The intervention consisted of four, 1 h, obesity-specific lectures in the University of Florida Resident Noon Conference. Lectures were taught by multidisciplinary experts and offered to 75 IM residents every 2 weeks from 5 November 2010 to 17 December 2010. Impact on IM residents' knowledge and attitudes was assessed by a pre- and post-intervention Obesity Awareness Questionnaire (OAQ). IM residents' clinical performance was assessed by chart reviews of 238 patients with body mass index >25 kg/m(2) in residents' clinics 4 months pre- and 6 months post-intervention for three clinical outcomes and seven practice behaviours on obesity management. Pre- and post-intervention outcomes were compared via paired t tests (quantitative data) or McNemar's test (binary data).
Mean lecture attendance was 25/75 residents (33%) per lecture. Survey response was 67/75 residents (89%) pre-OAQ and 63/75 residents (84%) post-OAQ. While most attitudes remained unchanged, IM residents gained significant confidence in exercise counselling, safety of bariatric surgery, and patients' weight loss potential; they were more likely to address obesity in the plan and referrals to bariatric surgery. Clinical outcomes and IM residents' knowledge demonstrated no improvement.

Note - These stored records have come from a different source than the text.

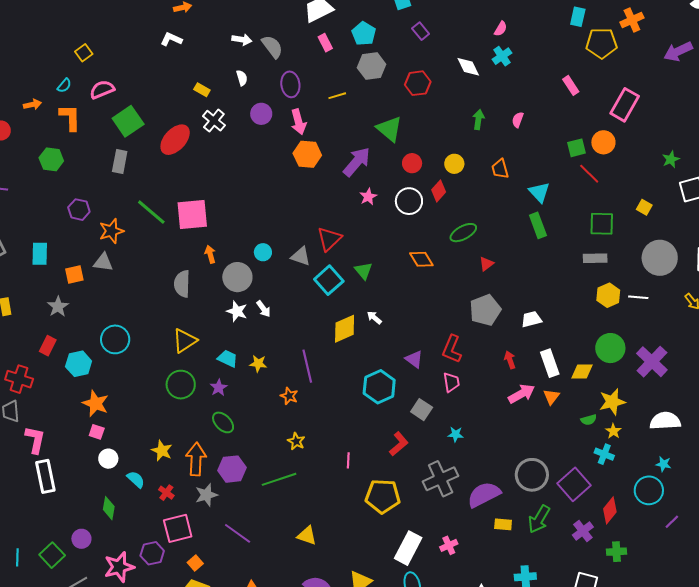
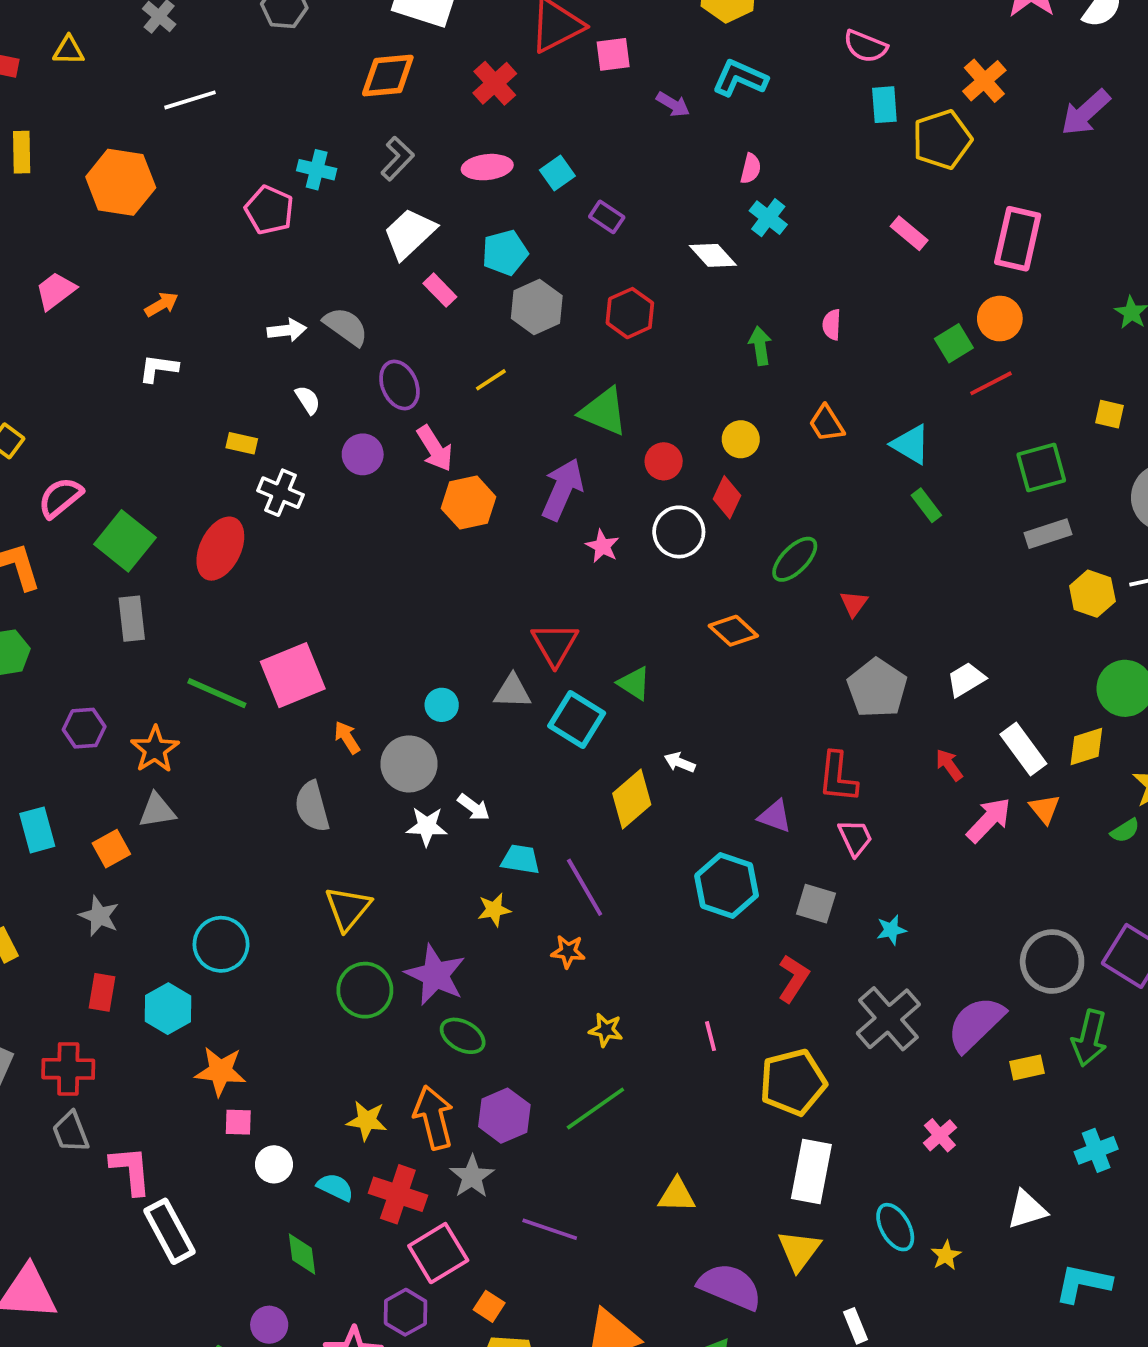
cyan pentagon: (364, 34) -> (505, 253), turned -30
red line: (589, 174) -> (991, 383), turned -55
green rectangle: (538, 225) -> (926, 505), size x0.7
cyan trapezoid: (228, 358) -> (520, 859), moved
purple star: (219, 388) -> (435, 975), size x1.8
red cross: (166, 493) -> (398, 1194), size x1.8
white rectangle: (408, 548) -> (811, 1172), moved

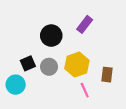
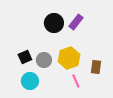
black circle: (51, 36) -> (54, 23), moved
cyan circle: (16, 85) -> (30, 81), moved

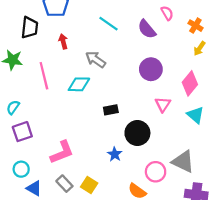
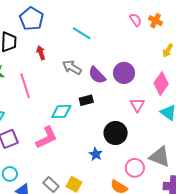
orange cross: (195, 26) -> (156, 21), moved
purple semicircle: (147, 29) -> (97, 75), moved
cyan diamond: (79, 84) -> (61, 111), moved
black rectangle: (111, 110) -> (86, 100), moved
pink L-shape: (62, 152) -> (47, 138), moved

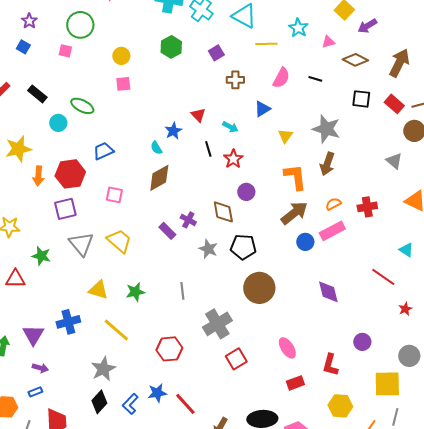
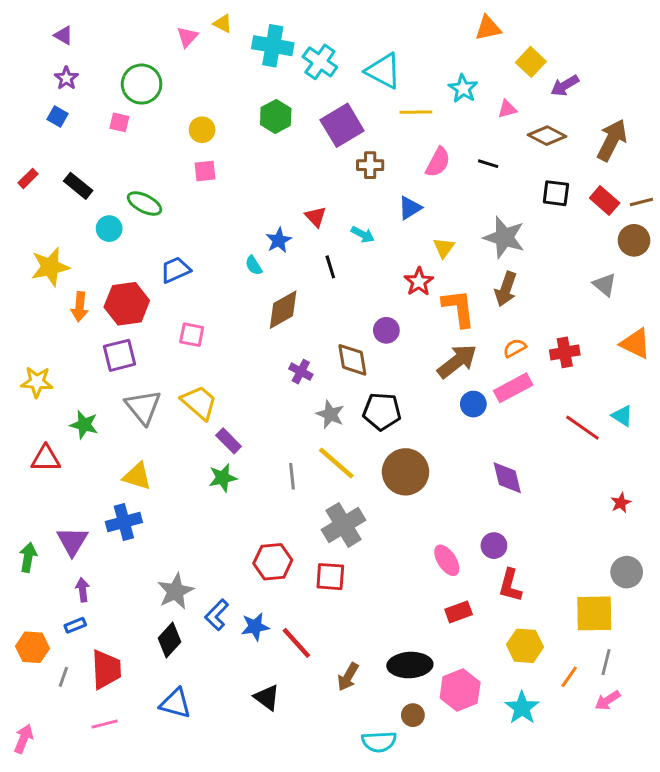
purple square: (216, 53) -> (342, 125), size x1.8
red star: (233, 159) -> (419, 282), moved
brown diamond: (159, 178) -> (283, 310), moved
purple rectangle: (167, 231) -> (229, 441), moved
red line: (383, 277) -> (582, 428), moved
yellow triangle: (98, 290) -> (137, 476), moved
yellow line: (116, 330) -> (336, 463), moved
purple circle: (362, 342) -> (494, 546), moved
red square: (236, 359) -> (330, 577), moved, turned 35
purple arrow: (40, 368) -> (83, 590), turned -112
blue L-shape: (130, 404) -> (217, 615), moved

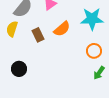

Our brief lecture-based curriculum has the potential to improve IM residents' attitudes and practice behaviours towards obesity. The lack of improvement in clinical outcomes and resident knowledge prompts the need for multimodal, longitudinal curricula with experiential application of obesity medicine.
背景/目的:世界卫生组织已宣布肥胖是21世纪的大流行病。然而,调查显示,接受培训的医生在管理肥胖症方面感到不自在。一个主要障碍是缺乏关于肥胖症管理的住院医师教育。本研究将特定于肥胖症的教学课程纳入内科住院医师培训计划,并评估其对住院医师的知识、态度、实践行为以及肥胖症患者临床结果的影响。
干预措施包括在佛罗里达大学住院医师午餐会议上进行的四次为时1小时的特定于肥胖症的讲座。讲座由多学科专家授课,从2010年11月5日至2010年12月17日,每两周向75名内科住院医师提供一次。通过干预前后的肥胖症认知问卷(OAQ)评估对内科住院医师知识和态度的影响。通过对干预前4个月和干预后6个月住院医师诊所中238名体重指数>25kg/m²的患者的病历审查,评估内科住院医师在肥胖症管理的三个临床结果和七种实践行为方面的临床表现。通过配对t检验(定量数据)或McNemar检验(二元数据)比较干预前后的结果。
每次讲座的平均出勤人数为25/75名住院医师(33%)。OAQ前的调查回复率为67/75名住院医师(89%),OAQ后的调查回复率为63/75名住院医师(84%)。虽然大多数态度保持不变,但内科住院医师在运动咨询、减肥手术的安全性以及患者的减肥潜力方面获得了显著的信心;他们更有可能在计划中提及肥胖症并转诊进行减肥手术。临床结果和内科住院医师的知识没有改善。
我们基于讲座的简短课程有可能改善内科住院医师对肥胖症的态度和实践行为。临床结果和住院医师知识缺乏改善促使需要采用多模式、纵向的课程,并将肥胖医学进行实践应用。